The Difference Between A Writing Group and a Drawing Group

Abstraktes Bild (809-4) by Gerhard Richter

I few years ago I joined a drawing group to gain some basic skills that might help with powerpoint presentations.  I liked sketching strategic concepts, but I was never able to translate whiteboard sketches into anything that looked halfway professional.  After weekly lessons, I’m now a lot better.  What’s become more enjoyable, however, is meeting with my small group of drawing classmates each week to make another attempt at our surroundings and produce a sketch that either delights or frustrates us.  Either way, we have fun, and while most of the sketches stay in our sketch book, a few successful drawings end up framed and hung on a wall, or given away as a gift.  (Mine drawings sometimes end up Facebook – I’m still just a beginner.)  Nevertheless, despite the challenge and mixed outcomes week-to-week, we all have FUN.

Similarly, I also belong to two writer’s groups.  The writers get together on a monthly basis and chat about book topics.
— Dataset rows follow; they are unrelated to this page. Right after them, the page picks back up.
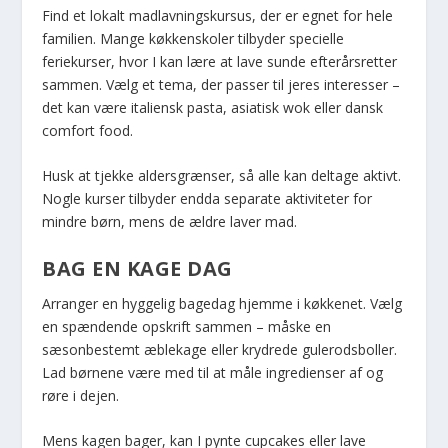
Find et lokalt madlavningskursus, der er egnet for hele
familien. Mange køkkenskoler tilbyder specielle
feriekurser, hvor I kan lære at lave sunde efterårsretter
sammen. Vælg et tema, der passer til jeres interesser –
det kan være italiensk pasta, asiatisk wok eller dansk
comfort food.
Husk at tjekke aldersgrænser, så alle kan deltage aktivt.
Nogle kurser tilbyder endda separate aktiviteter for
mindre børn, mens de ældre laver mad.
BAG EN KAGE DAG
Arranger en hyggelig bagedag hjemme i køkkenet. Vælg
en spændende opskrift sammen – måske en
sæsonbestemt æblekage eller krydrede gulerodsboller.
Lad børnene være med til at måle ingredienser af og
røre i dejen.
Mens kagen bager, kan I pynte cupcakes eller lave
Guest speakers have included authors, editors, journalists, literary agents, publishers, bloggers, and others.  However, while both groups are filled with book-lovers and avid readers, the tone is completely different.  Writing seems to means STRESS, and pretty much everyone laments over how hard it is to find the time to write, how hard it is to put words down on the page, how hard it is to construct a plot or research facts, how hard it is to get published (by a traditional publisher), and how hard it is to sell a published book.  Sell???

The writers I’ve met, seem to have their sights set on a large payday.  It’s bestseller or bust – there’s not a lot of in-between.  E-books and self-publishing have simplified the distribution requirements, so success is more a matter of marketing.  Still, the writers rise to the challenge with their own websites, blogs (note mine!), and other social media outlets.  The task is daunting, but no writer seems deterred by it!

Not too long ago, my drawing instructor introduced the group to Gerhard Richter.  The painter had just had a painting sold at auction (see above) for $34.2M.  The sale set a record for a living artist.  At the time, I mused that I should focus my life entirely to art.  If I devoted all my time to it, then couldn’t I achieve similar success?  I’m doubtful, and am sure most people would agree with me.  Yet, when a writer of similar talent observes the smashing success of “50 Shades of Grey” or “Hunger Games,” then he/she concludes that a bestseller is somehow within reach.  Are they nuts?  Not me!

It probably doesn’t take any more or less time to paint a masterpiece than write a bestseller.  Still, why are amateur writers and artists so different with respect to their ambitions?  I don’t know, but I plan to have FUN with both writing and art.